-------- PAGE EXCERPT

This guide groups our picks by the job you need doing, from a future-proof 240W everyday cable to a Thunderbolt 4 cable for docks and drives, with a clear note on which are charging-only so you do not pay for data you will never use. Every pick is buyable in the UK, EU and US.
At a glance
| Pick | Best for | Power | Data | Length | Certification | Rating | |
|---|---|---|---|---|---|---|---|
| Anker 240W braided | Best overall | 240W | 480Mbps | 1.8m | USB-IF | Jump › | |
| Amazon Basics USB4 | Best data and video | 240W | 40Gbps | 1m | USB-IF (USB4) | Jump › | |
| UGREEN 60W 2-pack | Best value | 60W | 480Mbps | 2m | USB-IF | Jump › | |
| Belkin BoostCharge 240W | Best durable | 240W | 480Mbps | 1m, 2m | USB-IF, e-marker | Jump › | |
| Baseus retractable | Best travel | 100W | 480Mbps | Retractable | PD | Jump › | |
| UGREEN 100W braided | Best long (2m+) | 100W | 480Mbps | 2m | e-marker | Jump › | |
| UGREEN MFi Lightning | Best for older iPhone | Up to 30W | 480Mbps | 1m, 2m | MFi | Jump › | |
| OWC Thunderbolt 4 | Best data-heavy | 240W | 40Gbps | 0.7m | Thunderbolt 4 | Jump › |
Specifications are manufacturer rated and cross-checked against named third-party testing. Ratings are editorial; full star schema lives on the standalone review pages.

----------------
-------- DATA LISTING

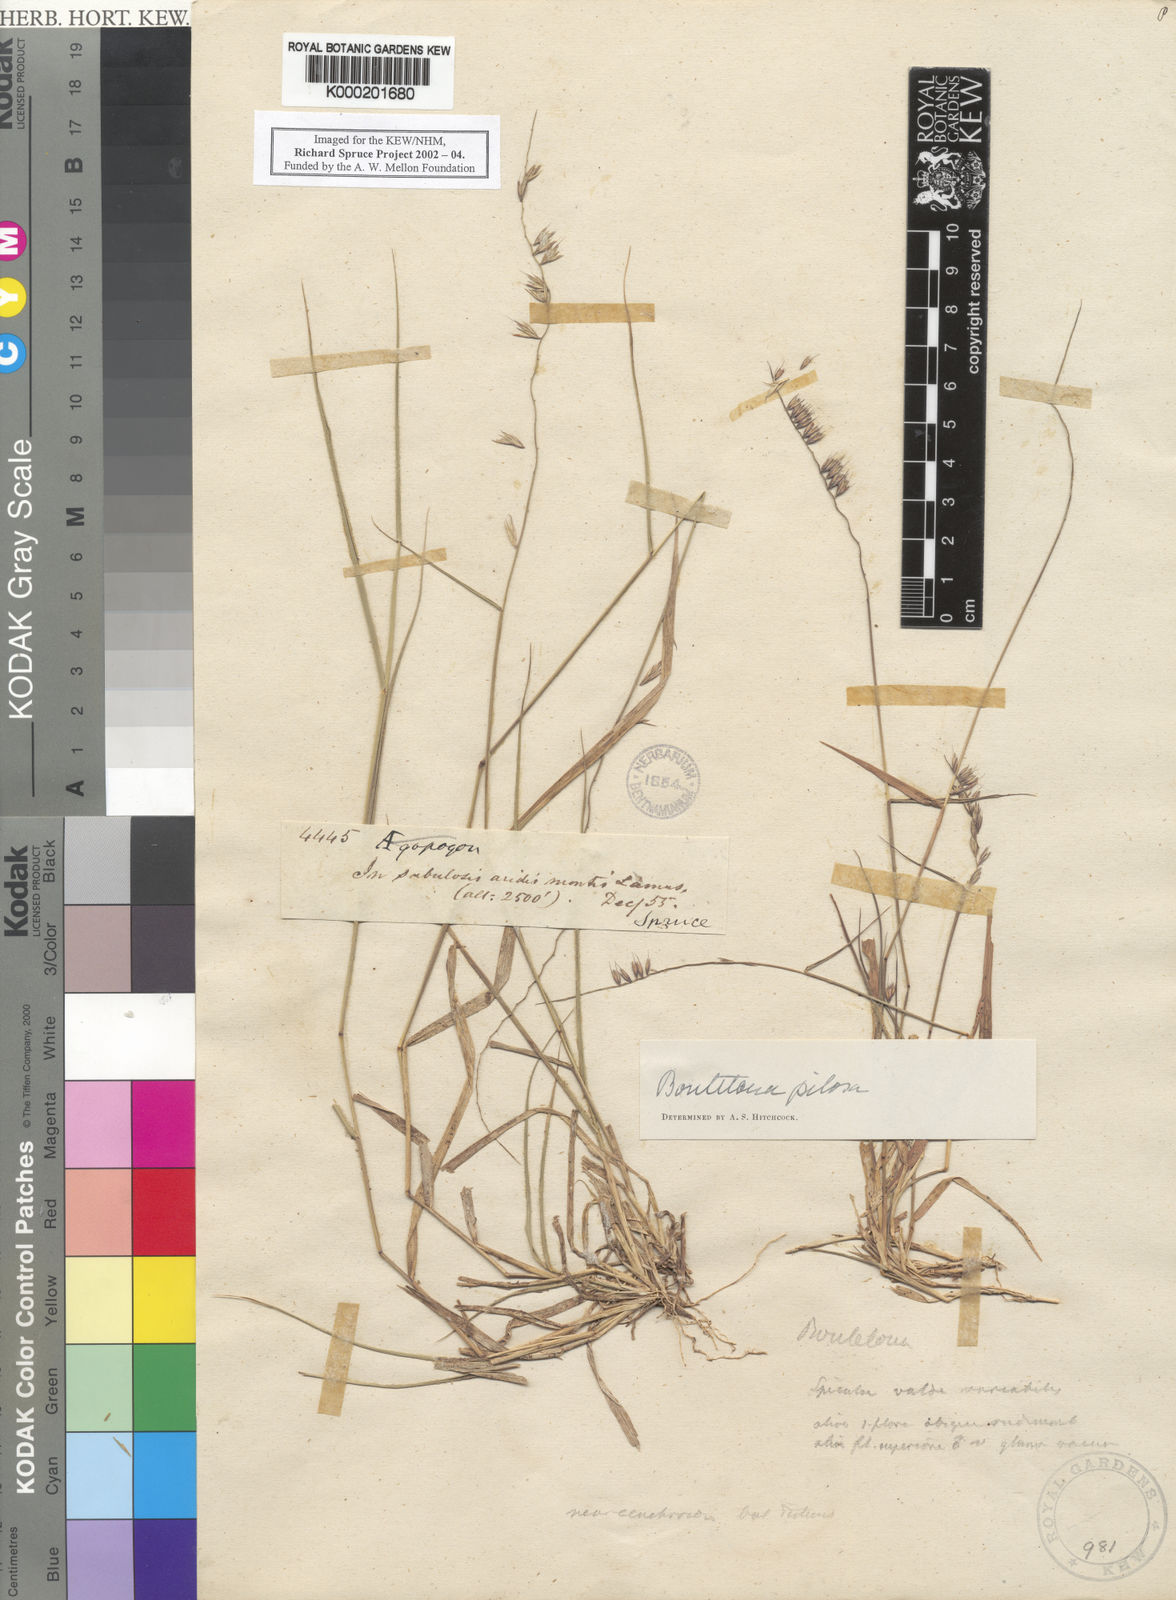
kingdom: Plantae
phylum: Tracheophyta
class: Liliopsida
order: Poales
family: Poaceae
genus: Bouteloua
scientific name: Bouteloua disticha
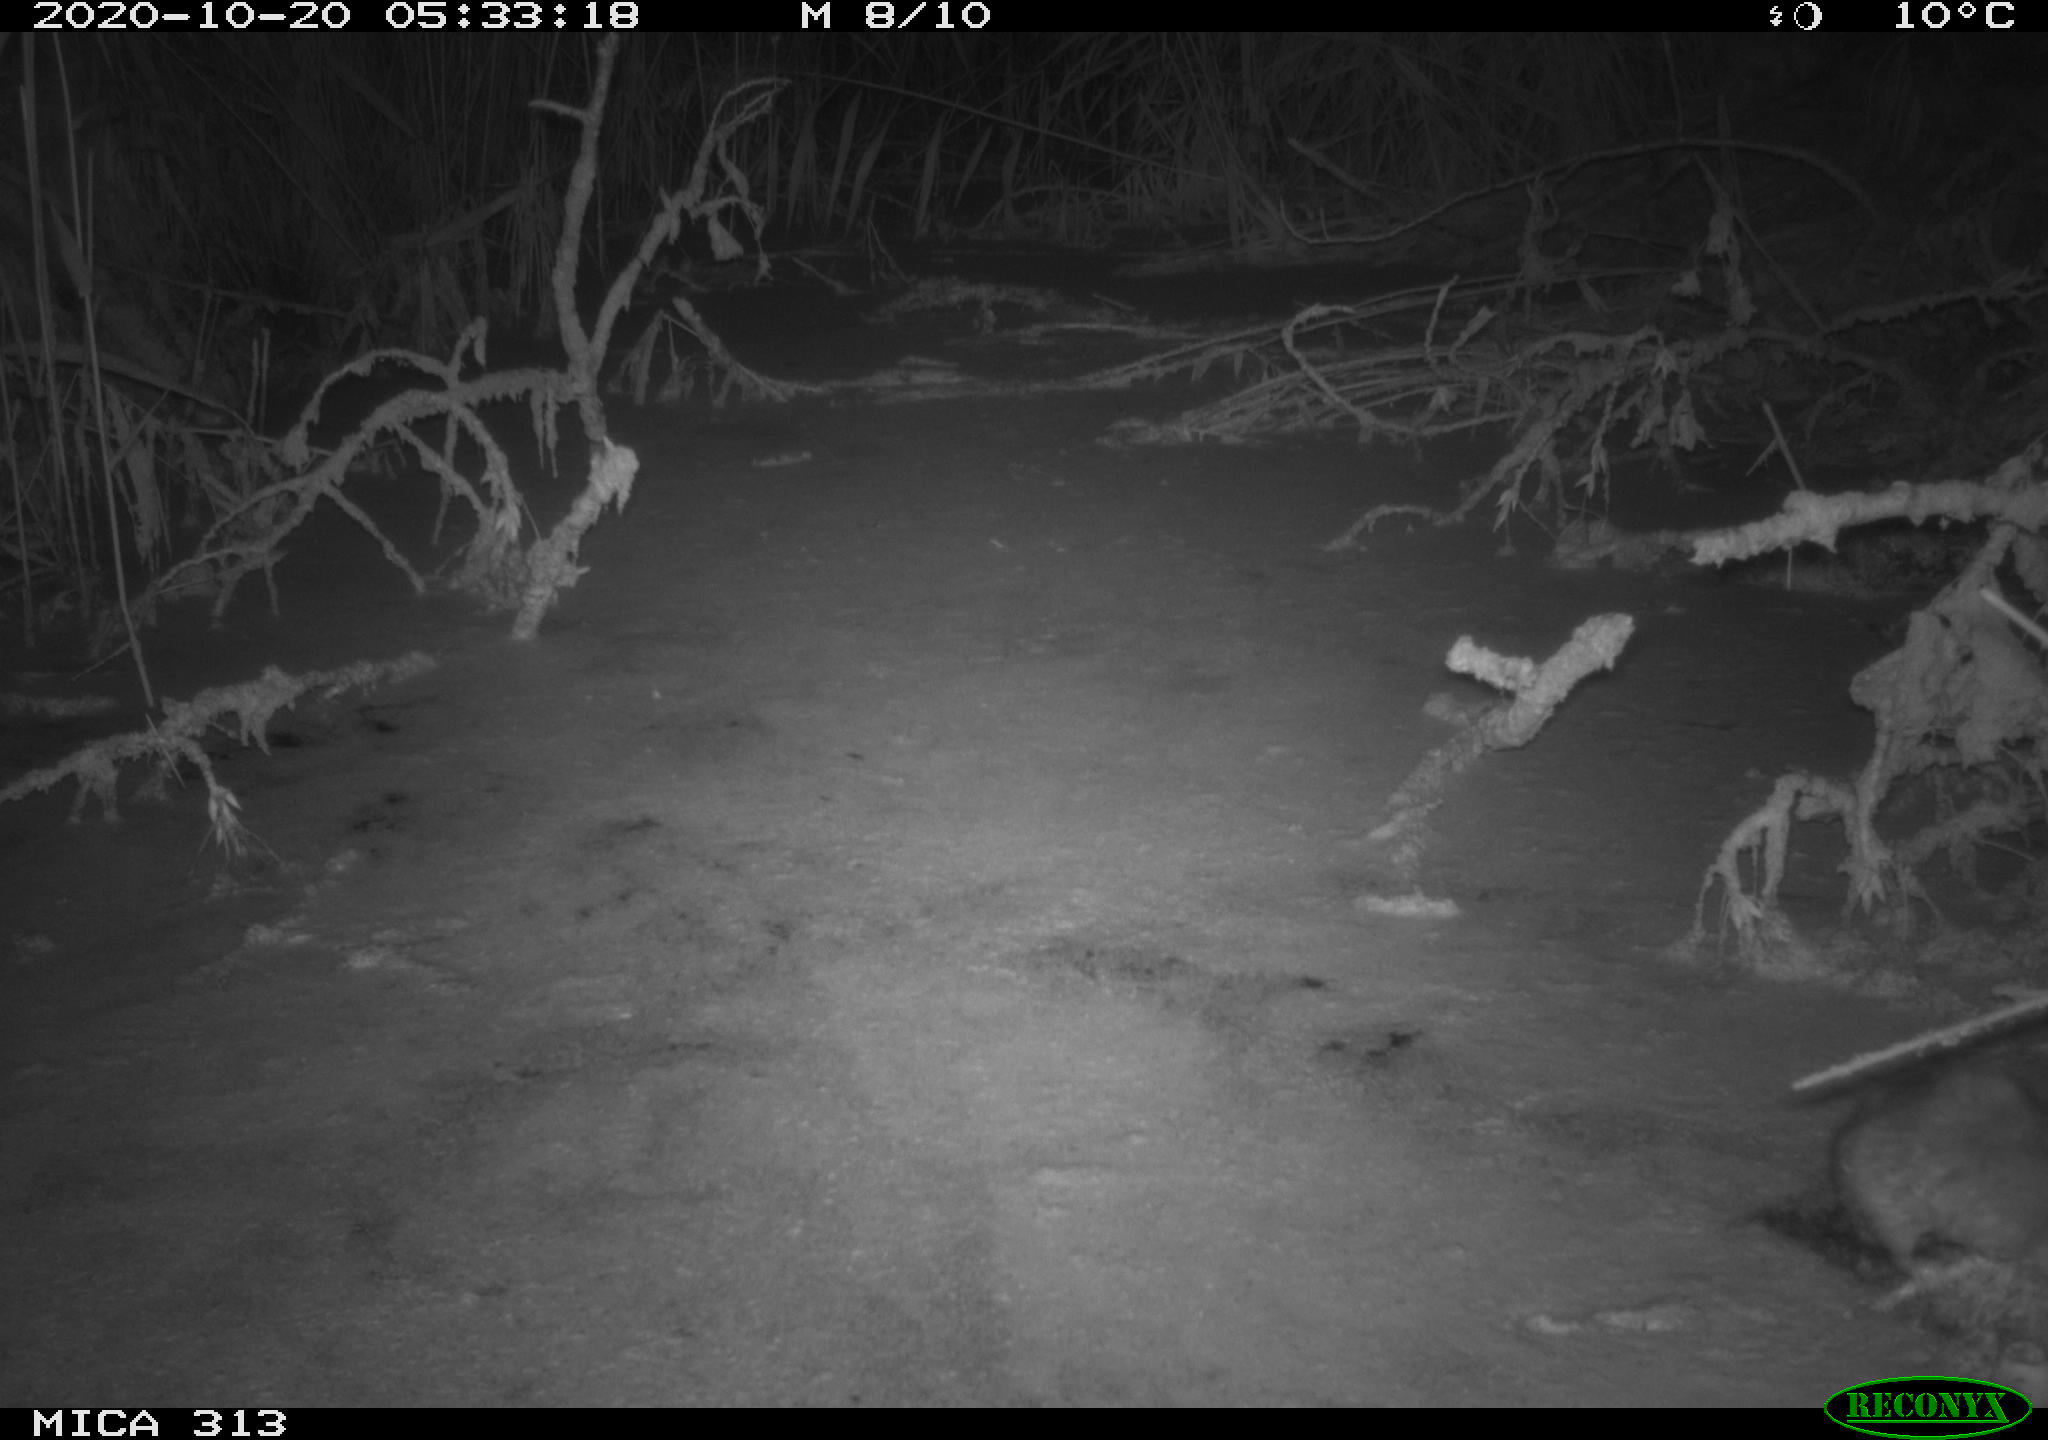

----------------

▶ [EXERCISE INSTRUCTIONS]:
a: List every pick in the cable guide whose power is given as 240W.
b: Rewrite the cable guide from "This guide groups" up to and including "UK, EU and US.", with "future-proof" changed to "long-lasting".

▶ [WRITTEN RESPONSES]:
a:
Anker 240W braided
Amazon Basics USB4
Belkin BoostCharge 240W
OWC Thunderbolt 4

b:
This guide groups our picks by the job you need doing, from a long-lasting 240W everyday cable to a Thunderbolt 4 cable for docks and drives, with a clear note on which are charging-only so you do not pay for data you will never use. Every pick is buyable in the UK, EU and US.